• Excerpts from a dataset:
>>>
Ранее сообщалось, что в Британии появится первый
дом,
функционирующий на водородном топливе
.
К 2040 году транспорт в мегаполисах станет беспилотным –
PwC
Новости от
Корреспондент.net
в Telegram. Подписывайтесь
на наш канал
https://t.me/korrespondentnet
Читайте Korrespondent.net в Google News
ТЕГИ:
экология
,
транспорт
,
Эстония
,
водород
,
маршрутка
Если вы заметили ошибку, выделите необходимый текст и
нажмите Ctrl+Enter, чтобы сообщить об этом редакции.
<<<
>>>
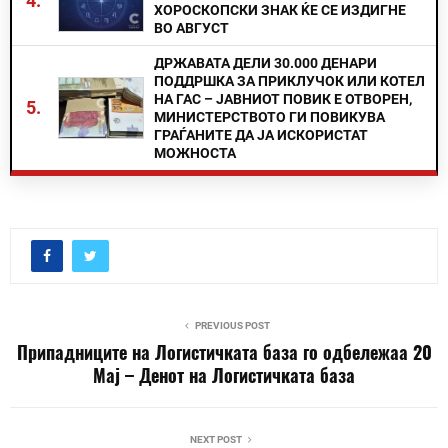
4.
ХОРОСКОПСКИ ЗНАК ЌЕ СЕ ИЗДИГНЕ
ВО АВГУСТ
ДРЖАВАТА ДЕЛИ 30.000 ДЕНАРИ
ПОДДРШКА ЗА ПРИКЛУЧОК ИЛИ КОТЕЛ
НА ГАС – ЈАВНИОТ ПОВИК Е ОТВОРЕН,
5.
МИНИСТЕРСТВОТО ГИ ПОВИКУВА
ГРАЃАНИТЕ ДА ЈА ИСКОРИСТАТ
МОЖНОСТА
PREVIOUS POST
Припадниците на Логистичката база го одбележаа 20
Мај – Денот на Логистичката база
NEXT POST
<<<
Reproduce the material from the line with "Ранее сообщалось, что" up to and including the line with "нажмите Ctrl+Enter, чтобы", substituting "автобус" for "маршрутка" and keeping everything else the same.

Ранее сообщалось, что в Британии появится первый
дом,
функционирующий на водородном топливе
.
К 2040 году транспорт в мегаполисах станет беспилотным –
PwC
Новости от
Корреспондент.net
в Telegram. Подписывайтесь
на наш канал
https://t.me/korrespondentnet
Читайте Korrespondent.net в Google News
ТЕГИ:
экология
,
транспорт
,
Эстония
,
водород
,
автобус
Если вы заметили ошибку, выделите необходимый текст и
нажмите Ctrl+Enter, чтобы сообщить об этом редакции.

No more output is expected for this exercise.